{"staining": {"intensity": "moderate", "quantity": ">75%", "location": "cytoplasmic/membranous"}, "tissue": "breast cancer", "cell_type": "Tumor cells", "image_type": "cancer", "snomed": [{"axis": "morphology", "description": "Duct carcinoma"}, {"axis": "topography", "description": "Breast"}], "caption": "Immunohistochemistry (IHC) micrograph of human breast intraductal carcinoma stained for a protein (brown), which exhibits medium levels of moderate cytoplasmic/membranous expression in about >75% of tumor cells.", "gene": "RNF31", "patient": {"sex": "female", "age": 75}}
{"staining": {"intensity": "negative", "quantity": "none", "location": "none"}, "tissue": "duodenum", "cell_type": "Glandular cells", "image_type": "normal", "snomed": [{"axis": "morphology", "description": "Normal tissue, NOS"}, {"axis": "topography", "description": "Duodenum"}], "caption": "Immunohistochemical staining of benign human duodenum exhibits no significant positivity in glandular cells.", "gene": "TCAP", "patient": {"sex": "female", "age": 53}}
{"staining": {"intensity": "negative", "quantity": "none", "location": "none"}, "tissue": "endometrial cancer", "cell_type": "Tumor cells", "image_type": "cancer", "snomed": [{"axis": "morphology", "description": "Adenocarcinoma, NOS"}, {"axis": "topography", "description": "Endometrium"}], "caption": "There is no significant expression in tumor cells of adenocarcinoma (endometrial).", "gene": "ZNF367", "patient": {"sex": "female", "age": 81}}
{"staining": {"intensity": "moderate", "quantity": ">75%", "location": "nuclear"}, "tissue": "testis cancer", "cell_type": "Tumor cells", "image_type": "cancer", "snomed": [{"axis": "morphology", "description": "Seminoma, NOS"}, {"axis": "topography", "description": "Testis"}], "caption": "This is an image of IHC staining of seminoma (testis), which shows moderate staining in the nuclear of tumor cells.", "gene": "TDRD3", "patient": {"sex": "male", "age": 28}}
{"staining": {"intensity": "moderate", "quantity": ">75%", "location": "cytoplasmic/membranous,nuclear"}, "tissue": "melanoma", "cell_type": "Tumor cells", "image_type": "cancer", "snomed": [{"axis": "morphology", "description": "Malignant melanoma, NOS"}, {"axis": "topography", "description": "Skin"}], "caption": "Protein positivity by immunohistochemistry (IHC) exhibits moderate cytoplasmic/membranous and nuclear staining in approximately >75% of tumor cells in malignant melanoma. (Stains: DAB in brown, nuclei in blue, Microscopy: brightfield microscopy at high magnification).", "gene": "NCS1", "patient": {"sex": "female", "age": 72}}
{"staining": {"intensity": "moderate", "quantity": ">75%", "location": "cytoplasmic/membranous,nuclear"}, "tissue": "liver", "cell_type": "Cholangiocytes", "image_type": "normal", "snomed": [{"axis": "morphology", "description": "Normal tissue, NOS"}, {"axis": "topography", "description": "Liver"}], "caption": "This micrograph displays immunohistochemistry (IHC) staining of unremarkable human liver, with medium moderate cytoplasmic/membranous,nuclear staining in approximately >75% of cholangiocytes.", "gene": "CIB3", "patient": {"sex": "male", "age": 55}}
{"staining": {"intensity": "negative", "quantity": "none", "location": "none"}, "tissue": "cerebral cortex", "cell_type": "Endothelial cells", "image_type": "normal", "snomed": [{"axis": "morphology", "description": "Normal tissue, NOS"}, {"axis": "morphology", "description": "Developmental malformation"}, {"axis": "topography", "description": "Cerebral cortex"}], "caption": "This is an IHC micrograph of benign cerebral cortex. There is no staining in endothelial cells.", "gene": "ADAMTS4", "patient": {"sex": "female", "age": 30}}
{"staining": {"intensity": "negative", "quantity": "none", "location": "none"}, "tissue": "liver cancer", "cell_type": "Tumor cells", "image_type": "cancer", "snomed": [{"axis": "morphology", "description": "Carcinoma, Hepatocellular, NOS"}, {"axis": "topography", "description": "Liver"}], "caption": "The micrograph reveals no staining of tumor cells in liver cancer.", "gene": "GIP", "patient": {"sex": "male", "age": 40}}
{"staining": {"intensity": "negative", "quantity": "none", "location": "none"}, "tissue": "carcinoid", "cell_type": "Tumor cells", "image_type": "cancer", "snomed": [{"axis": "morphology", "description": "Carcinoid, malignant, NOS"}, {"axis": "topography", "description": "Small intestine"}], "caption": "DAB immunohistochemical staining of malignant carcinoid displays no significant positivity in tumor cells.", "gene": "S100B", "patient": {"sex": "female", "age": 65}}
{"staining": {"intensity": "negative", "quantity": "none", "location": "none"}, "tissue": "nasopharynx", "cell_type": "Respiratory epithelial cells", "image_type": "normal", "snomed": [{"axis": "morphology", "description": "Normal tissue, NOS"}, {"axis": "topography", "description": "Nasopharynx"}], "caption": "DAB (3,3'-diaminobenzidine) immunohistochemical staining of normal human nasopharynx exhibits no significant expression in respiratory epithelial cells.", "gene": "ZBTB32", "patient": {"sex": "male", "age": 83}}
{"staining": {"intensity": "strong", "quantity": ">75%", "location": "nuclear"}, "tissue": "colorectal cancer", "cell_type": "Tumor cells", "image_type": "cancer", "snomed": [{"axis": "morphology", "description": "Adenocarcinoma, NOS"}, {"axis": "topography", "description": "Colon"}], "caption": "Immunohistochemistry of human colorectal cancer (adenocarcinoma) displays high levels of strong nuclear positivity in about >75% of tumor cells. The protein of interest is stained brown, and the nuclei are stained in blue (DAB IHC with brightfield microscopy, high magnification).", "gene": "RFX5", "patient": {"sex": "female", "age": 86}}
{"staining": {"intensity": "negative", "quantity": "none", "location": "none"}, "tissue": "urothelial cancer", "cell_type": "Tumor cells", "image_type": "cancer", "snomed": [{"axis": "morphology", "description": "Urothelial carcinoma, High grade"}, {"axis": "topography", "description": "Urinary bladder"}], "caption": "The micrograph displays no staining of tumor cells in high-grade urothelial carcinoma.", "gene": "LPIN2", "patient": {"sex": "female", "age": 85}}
★ ★ ★ ★
Work instructions.
Check every line above for the string "approximately" and state how many have it, with no other words.

Answer for this exercise.
2